The jury returned a guilty verdict of aggravated battery, armed violence, and reckless conduct as to Tony Hutchison; armed violence and reckless conduct as to Vicki Hutchison, Barnett Algee and Carla Gray; and reckless conduct to Germain Gray. It is our opinion, however, that the decision in King does not control for the reason that the evidence indicates a series of acts evidencing a distinguishable, but single, state of mind.. The evidence introduced which bears on proof of the mental state of defendant at the time of commission of the offenses charged renders it impossible for the jury to find a variation in mental state when the shots which were not directed at Tony Hutchison were fired. At the same time, there is ample evidence that defendant did knowingly shoot Tony Hutchison, causing him bodily harm; that he committed the offense of armed violence as to Tony Hutchison, Carla Gray, Vicki Hutchison and Barnett Algee; and that he committed the offense of reckless conduct as to Germain Gray. Although nothing appears in the record to indicate why the jury would consider defendant’s conduct less culpable as to Germain Gray, they were justified in returning a verdict of guilty of reckless conduct as to her based on the evidence.

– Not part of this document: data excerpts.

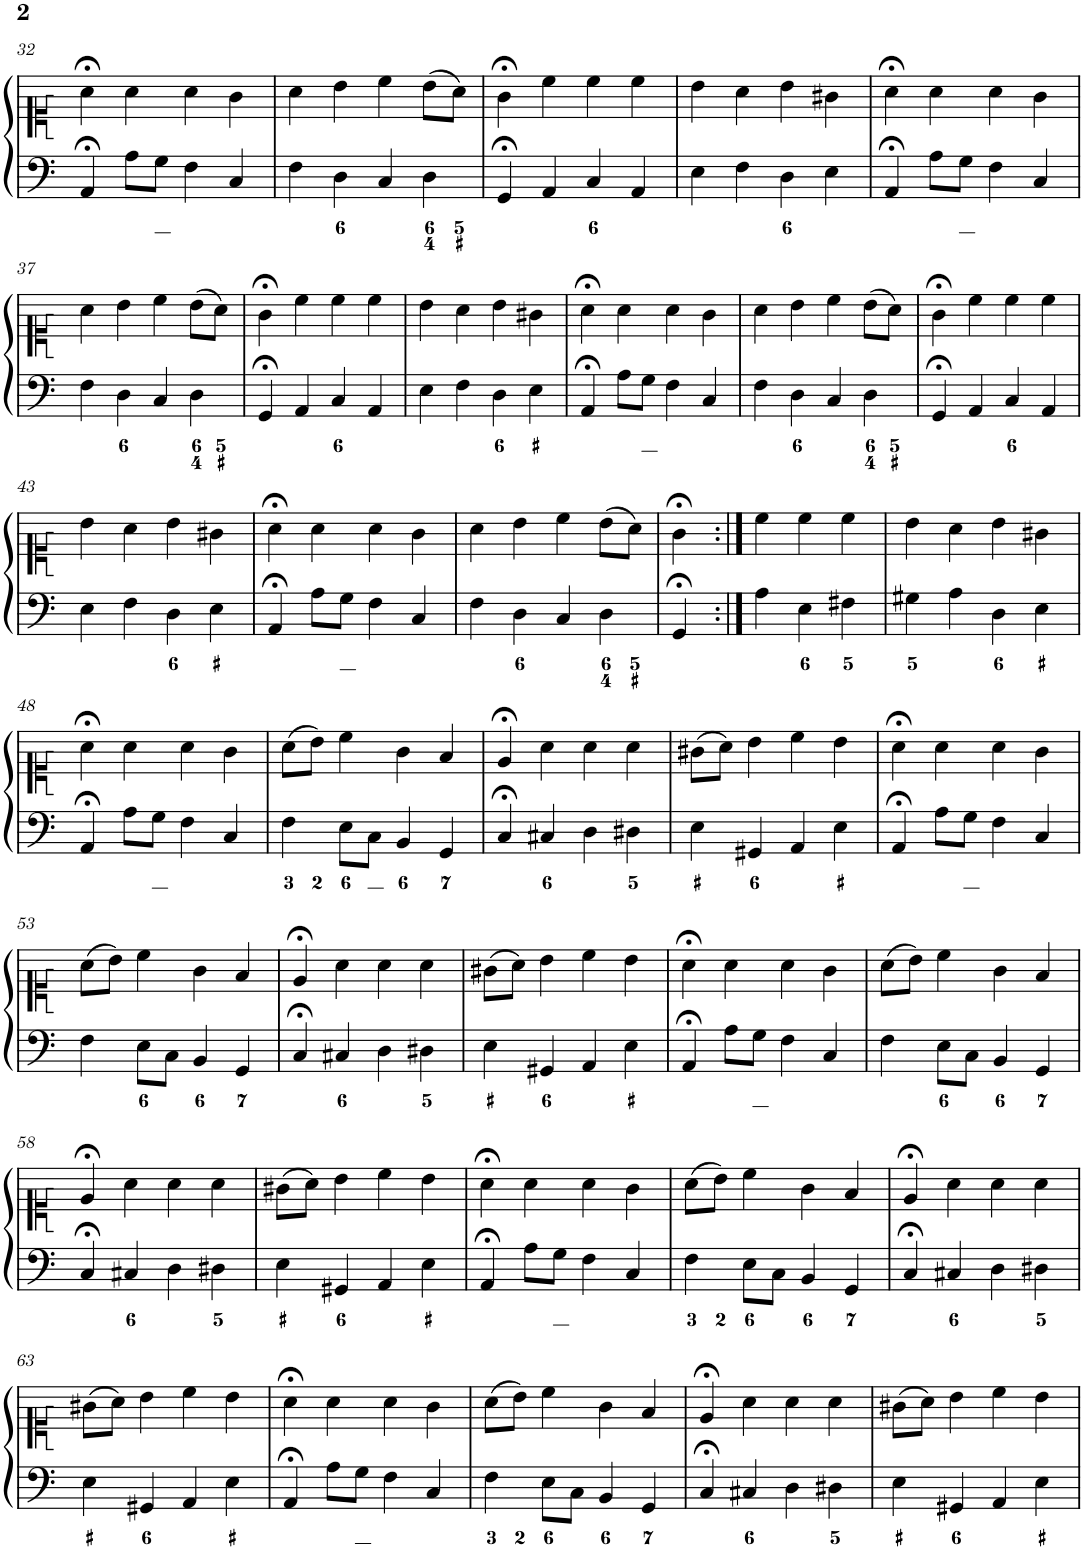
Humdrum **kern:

**kern	**kern
*part1	*part1
*staff2	*staff1
*I"Piano	*
*I'Pno.	*
!!LO:PB:g=z
*clefF4	*clefC1
*k[]	*k[]
*M4/4	*M4/4
*met(c)	*met(c)
=32	=32
4AA;</	4a;<\
8A\L	4a\
8G\J	.
4F\	4a\
4C/	4g\
=33	=33
4F\	4a\
4D\	4b\
4C/	4cc\
4D\	(8b\L
.	8a\J)
=34	=34
4GG;</	4g;<\
4AA/	4cc\
4C/	4cc\
4AA/	4cc\
=35	=35
4E\	4b\
4F\	4a\
4D\	4b\
4E\	4g#X\
=36	=36
4AA;</	4a;<\
8A\L	4a\
8G\J	.
4F\	4a\
4C/	4g\
!!LO:LB:g=z
=37	=37
4F\	4a\
4D\	4b\
4C/	4cc\
4D\	(8b\L
.	8a\J)
=38	=38
4GG;</	4g;<\
4AA/	4cc\
4C/	4cc\
4AA/	4cc\
=39	=39
4E\	4b\
4F\	4a\
4D\	4b\
4E\	4g#X\
=40	=40
4AA;</	4a;<\
8A\L	4a\
8G\J	.
4F\	4a\
4C/	4g\
=41	=41
4F\	4a\
4D\	4b\
4C/	4cc\
4D\	(8b\L
.	8a\J)
=42	=42
4GG;</	4g;<\
4AA/	4cc\
4C/	4cc\
4AA/	4cc\
!!LO:LB:g=z
=43	=43
4E\	4b\
4F\	4a\
4D\	4b\
4E\	4g#X\
=44	=44
4AA;</	4a;<\
8A\L	4a\
8G\J	.
4F\	4a\
4C/	4g\
=45	=45
4F\	4a\
4D\	4b\
4C/	4cc\
4D\	(8b\L
.	8a\J)
==46	==46
4GG;</	4g;<\
4A\	4cc\
4E\	4cc\
4F#X\	4cc\
=47	=47
4G#X\	4b\
4A\	4a\
4D\	4b\
4E\	4g#X\
!!LO:LB:g=z
=48	=48
4AA;</	4a;<\
8A\L	4a\
8G\J	.
4F\	4a\
4C/	4g\
=49	=49
4F\	(8a\L
.	8b\J)
8E\L	4cc\
8C\J	.
4BB/	4g\
4GG/	4f/
=50	=50
4C;</	4e;</
4C#X/	4a\
4D\	4a\
4D#X\	4a\
=51	=51
4E\	(8g#X\L
.	8a\J)
4GG#X/	4b\
4AA/	4cc\
4E\	4b\
=52	=52
4AA;</	4a;<\
8A\L	4a\
8G\J	.
4F\	4a\
4C/	4g\
!!LO:LB:g=z
=53	=53
4F\	(8a\L
.	8b\J)
8E\L	4cc\
8C\J	.
4BB/	4g\
4GG/	4f/
=54	=54
4C;</	4e;</
4C#X/	4a\
4D\	4a\
4D#X\	4a\
=55	=55
4E\	(8g#X\L
.	8a\J)
4GG#X/	4b\
4AA/	4cc\
4E\	4b\
=56	=56
4AA;</	4a;<\
8A\L	4a\
8G\J	.
4F\	4a\
4C/	4g\
=57	=57
4F\	(8a\L
.	8b\J)
8E\L	4cc\
8C\J	.
4BB/	4g\
4GG/	4f/
!!LO:LB:g=z
=58	=58
4C;</	4e;</
4C#X/	4a\
4D\	4a\
4D#X\	4a\
=59	=59
4E\	(8g#X\L
.	8a\J)
4GG#X/	4b\
4AA/	4cc\
4E\	4b\
=60	=60
4AA;</	4a;<\
8A\L	4a\
8G\J	.
4F\	4a\
4C/	4g\
=61	=61
4F\	(8a\L
.	8b\J)
8E\L	4cc\
8C\J	.
4BB/	4g\
4GG/	4f/
=62	=62
4C;</	4e;</
4C#X/	4a\
4D\	4a\
4D#X\	4a\
!!LO:LB:g=z
=63	=63
4E\	(8g#X\L
.	8a\J)
4GG#X/	4b\
4AA/	4cc\
4E\	4b\
=64	=64
4AA;</	4a;<\
8A\L	4a\
8G\J	.
4F\	4a\
4C/	4g\
=65	=65
4F\	(8a\L
.	8b\J)
8E\L	4cc\
8C\J	.
4BB/	4g\
4GG/	4f/
=66	=66
4C;</	4e;</
4C#X/	4a\
4D\	4a\
4D#X\	4a\
=67	=67
4E\	(8g#X\L
.	8a\J)
4GG#X/	4b\
4AA/	4cc\
4E\	4b\
=	=
*-	*-
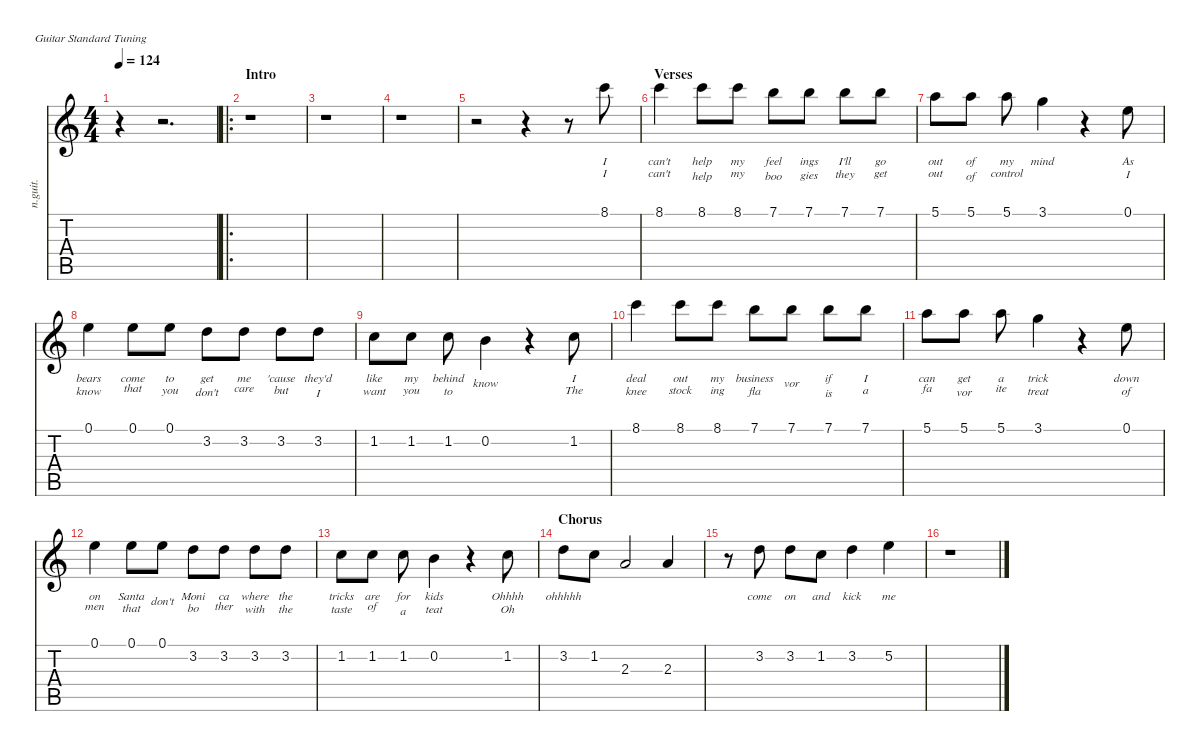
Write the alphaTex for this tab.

\defaultSystemsLayout 4
\hideDynamics
\bracketExtendMode nobrackets
\otherSystemsTrackNameOrientation horizontal
\track ("Vocals" "n.guit.") {instrument acousticguitarnylon}
\staff {score tabs}
\tuning (E4 B3 G3 D3 A2 E2)
\ts (4 4)
\tempo 124
\clef g2
\ks c
r.4{dy f instrument acousticguitarnylon beam Down} r.2{d beam Down} |
\ro
\section ("" "Intro")
r.1{beam Down} |
r.1{beam Down} |
r.1{beam Down} |
r.2{beam Down} r.4{beam Down} r.8{beam Down} 8.1.8{lyrics (0 "I") lyrics (1 "I") lyrics (2 "") lyrics (3 "") lyrics (4 "") beam Down} |
\section ("" "Verses")
8.1.4{lyrics (0 "can't") lyrics (1 "can't") lyrics (2 "") lyrics (3 "") lyrics (4 "") beam Down} 8.1.8{lyrics (0 "help") lyrics (1 "help") lyrics (2 "") lyrics (3 "") lyrics (4 "") beam Down} 8.1.8{lyrics (0 "my") lyrics (1 "my") lyrics (2 "") lyrics (3 "") lyrics (4 "") beam Down} 7.1.8{lyrics (0 "feel") lyrics (1 "boo") lyrics (2 "") lyrics (3 "") lyrics (4 "") beam Down} 7.1.8{lyrics (0 "ings") lyrics (1 "gies") lyrics (2 "") lyrics (3 "") lyrics (4 "") beam Down} 7.1.8{lyrics (0 "I'll") lyrics (1 "they") lyrics (2 "") lyrics (3 "") lyrics (4 "") beam Down} 7.1.8{lyrics (0 "go") lyrics (1 "get") lyrics (2 "") lyrics (3 "") lyrics (4 "") beam Down} |
5.1.8{lyrics (0 "out") lyrics (1 "out") lyrics (2 "") lyrics (3 "") lyrics (4 "") beam Down} 5.1.8{lyrics (0 "of") lyrics (1 "of") lyrics (2 "") lyrics (3 "") lyrics (4 "") beam Down} 5.1.8{lyrics (0 "my") lyrics (1 "control") lyrics (2 "") lyrics (3 "") lyrics (4 "") beam Down} 3.1.4{lyrics (0 "mind") lyrics (1 " ") lyrics (2 "") lyrics (3 "") lyrics (4 "") beam Down} r.4{beam Down} 0.1.8{lyrics (0 "As") lyrics (1 "I") lyrics (2 "") lyrics (3 "") lyrics (4 "") beam Down} |
0.1.4{lyrics (0 "bears") lyrics (1 "know") lyrics (2 "") lyrics (3 "") lyrics (4 "") beam Down} 0.1.8{lyrics (0 "come") lyrics (1 "that") lyrics (2 "") lyrics (3 "") lyrics (4 "") beam Down} 0.1.8{lyrics (0 "to") lyrics (1 "you") lyrics (2 "") lyrics (3 "") lyrics (4 "") beam Down} 3.2.8{lyrics (0 "get") lyrics (1 "don't") lyrics (2 "") lyrics (3 "") lyrics (4 "") beam Down} 3.2.8{lyrics (0 "me") lyrics (1 "care") lyrics (2 "") lyrics (3 "") lyrics (4 "") beam Down} 3.2.8{lyrics (0 "'cause") lyrics (1 "but") lyrics (2 "") lyrics (3 "") lyrics (4 "") beam Down} 3.2.8{lyrics (0 "they'd") lyrics (1 "I") lyrics (2 "") lyrics (3 "") lyrics (4 "") beam Down} |
1.2.8{lyrics (0 "like") lyrics (1 "want") lyrics (2 "") lyrics (3 "") lyrics (4 "") beam Down} 1.2.8{lyrics (0 "my") lyrics (1 "you") lyrics (2 "") lyrics (3 "") lyrics (4 "") beam Down} 1.2.8{lyrics (0 "behind") lyrics (1 "to") lyrics (2 "") lyrics (3 "") lyrics (4 "") beam Down} 0.2.4{lyrics (0 " ") lyrics (1 "know") lyrics (2 "") lyrics (3 "") lyrics (4 "") beam Down} r.4{beam Down} 1.2.8{lyrics (0 "I") lyrics (1 "The") lyrics (2 "") lyrics (3 "") lyrics (4 "") beam Down} |
8.1.4{lyrics (0 "deal") lyrics (1 "knee") lyrics (2 "") lyrics (3 "") lyrics (4 "") beam Down} 8.1.8{lyrics (0 "out") lyrics (1 "stock") lyrics (2 "") lyrics (3 "") lyrics (4 "") beam Down} 8.1.8{lyrics (0 "my") lyrics (1 "ing") lyrics (2 "") lyrics (3 "") lyrics (4 "") beam Down} 7.1.8{lyrics (0 "business") lyrics (1 "fla") lyrics (2 "") lyrics (3 "") lyrics (4 "") beam Down} 7.1.8{lyrics (0 " ") lyrics (1 "vor") lyrics (2 "") lyrics (3 "") lyrics (4 "") beam Down} 7.1.8{lyrics (0 "if") lyrics (1 "is") lyrics (2 "") lyrics (3 "") lyrics (4 "") beam Down} 7.1.8{lyrics (0 "I") lyrics (1 "a") lyrics (2 "") lyrics (3 "") lyrics (4 "") beam Down} |
5.1.8{lyrics (0 "can") lyrics (1 "fa") lyrics (2 "") lyrics (3 "") lyrics (4 "") beam Down} 5.1.8{lyrics (0 "get") lyrics (1 "vor") lyrics (2 "") lyrics (3 "") lyrics (4 "") beam Down} 5.1.8{lyrics (0 "a") lyrics (1 "ite") lyrics (2 "") lyrics (3 "") lyrics (4 "") beam Down} 3.1.4{lyrics (0 "trick") lyrics (1 "treat") lyrics (2 "") lyrics (3 "") lyrics (4 "") beam Down} r.4{beam Down} 0.1.8{lyrics (0 "down") lyrics (1 "of") lyrics (2 "") lyrics (3 "") lyrics (4 "") beam Down} |
0.1.4{lyrics (0 "on") lyrics (1 "men") lyrics (2 "") lyrics (3 "") lyrics (4 "") beam Down} 0.1.8{lyrics (0 "Santa") lyrics (1 "that") lyrics (2 "") lyrics (3 "") lyrics (4 "") beam Down} 0.1.8{lyrics (0 " ") lyrics (1 "don't") lyrics (2 "") lyrics (3 "") lyrics (4 "") beam Down} 3.2.8{lyrics (0 "Moni") lyrics (1 "bo") lyrics (2 "") lyrics (3 "") lyrics (4 "") beam Down} 3.2.8{lyrics (0 "ca") lyrics (1 "ther") lyrics (2 "") lyrics (3 "") lyrics (4 "") beam Down} 3.2.8{lyrics (0 "where") lyrics (1 "with") lyrics (2 "") lyrics (3 "") lyrics (4 "") beam Down} 3.2.8{lyrics (0 "the") lyrics (1 "the") lyrics (2 "") lyrics (3 "") lyrics (4 "") beam Down} |
1.2.8{lyrics (0 "tricks") lyrics (1 "taste") lyrics (2 "") lyrics (3 "") lyrics (4 "") beam Down} 1.2.8{lyrics (0 "are") lyrics (1 "of") lyrics (2 "") lyrics (3 "") lyrics (4 "") beam Down} 1.2.8{lyrics (0 "for") lyrics (1 "a") lyrics (2 "") lyrics (3 "") lyrics (4 "") beam Down} 0.2.4{lyrics (0 "kids") lyrics (1 "teat") lyrics (2 "") lyrics (3 "") lyrics (4 "") beam Down} r.4{beam Down} 1.2.8{lyrics (0 "Ohhhh") lyrics (1 "Oh") lyrics (2 "") lyrics (3 "") lyrics (4 "") beam Down} |
\section ("" "Chorus")
3.2.8{lyrics (0 "ohhhhh") lyrics (1 " ") lyrics (2 "") lyrics (3 "") lyrics (4 "") beam Down} 1.2.8{lyrics (0 " ") lyrics (1 " ") lyrics (2 "") lyrics (3 "") lyrics (4 "") beam Down} 2.3.2{lyrics (0 " ") lyrics (1 "") lyrics (2 "") lyrics (3 "") lyrics (4 "") beam Up} 2.3.4{lyrics (0 " ") lyrics (1 "") lyrics (2 "") lyrics (3 "") lyrics (4 "") beam Up} |
r.8{beam Down} 3.2.8{lyrics (0 "come") lyrics (1 "") lyrics (2 "") lyrics (3 "") lyrics (4 "") beam Down} 3.2.8{lyrics (0 "on") lyrics (1 "") lyrics (2 "") lyrics (3 "") lyrics (4 "") beam Down} 1.2.8{lyrics (0 "and") lyrics (1 "") lyrics (2 "") lyrics (3 "") lyrics (4 "") beam Down} 3.2.4{lyrics (0 "kick") lyrics (1 "") lyrics (2 "") lyrics (3 "") lyrics (4 "") beam Down} 5.2.4{lyrics (0 "me") lyrics (1 "") lyrics (2 "") lyrics (3 "") lyrics (4 "") beam Down} |
r.1{beam Down}
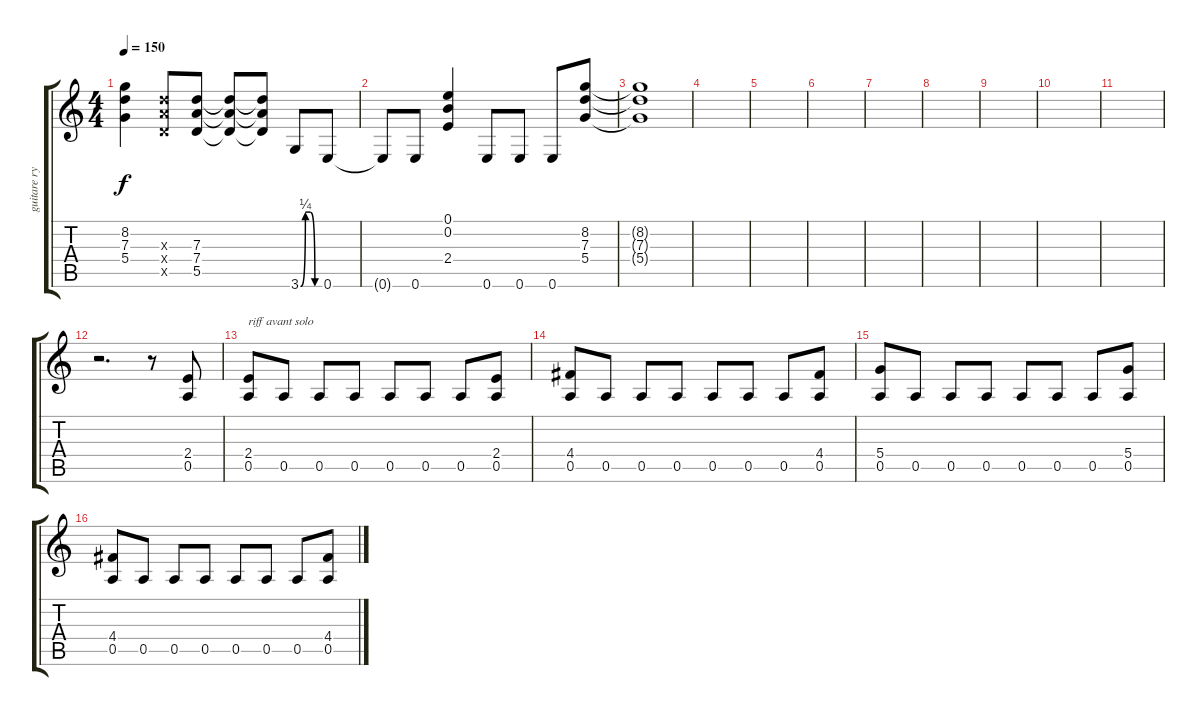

Accordingly, the convictions and sentences of the defendant for each of the following offenses is affirmed: aggravated battery as to Tony Hutchison; armed violence as to Tony Hutchison, Vicky Hutchison, Barnett Algee and Carla Gray; and reckless conduct as to Germain Gray. All other convictions and sentences were reversed. This cause is remanded for the issuance of a new mittimus.

Affirmed in part, reversed in part and remanded with directions.

CRAVEN, P. J., and REARDON, J., concur.